= What you need to do =
Starting with the line that contains "True or false: y" and going on through the line that contains "How many lines are shown in the chart?", recast those lines as a Markdown table with the columns Row and Line. Give each row a number and leave out blank lines.

= Source material =
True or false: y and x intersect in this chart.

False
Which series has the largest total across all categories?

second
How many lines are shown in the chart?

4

==

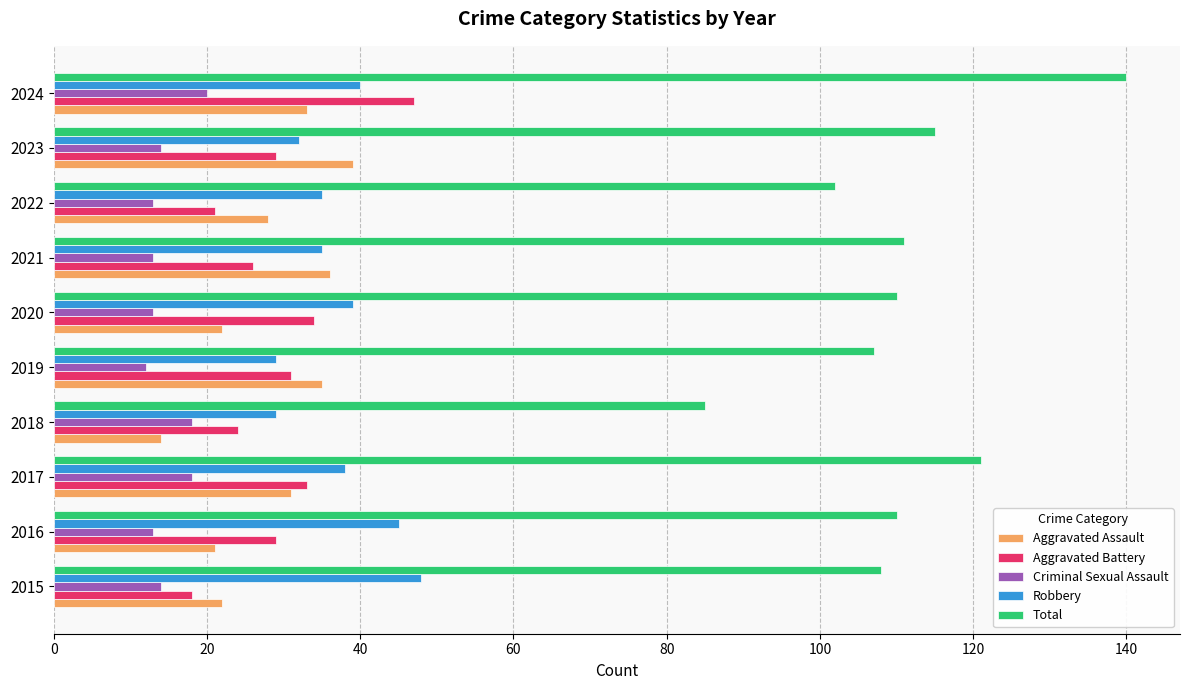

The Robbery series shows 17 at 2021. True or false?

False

= Task answer =
| Row | Line |
|---|---|
| 1 | True or false: y and x intersect in this chart. |
| 2 | False |
| 3 | Which series has the largest total across all categories? |
| 4 | second |
| 5 | How many lines are shown in the chart? |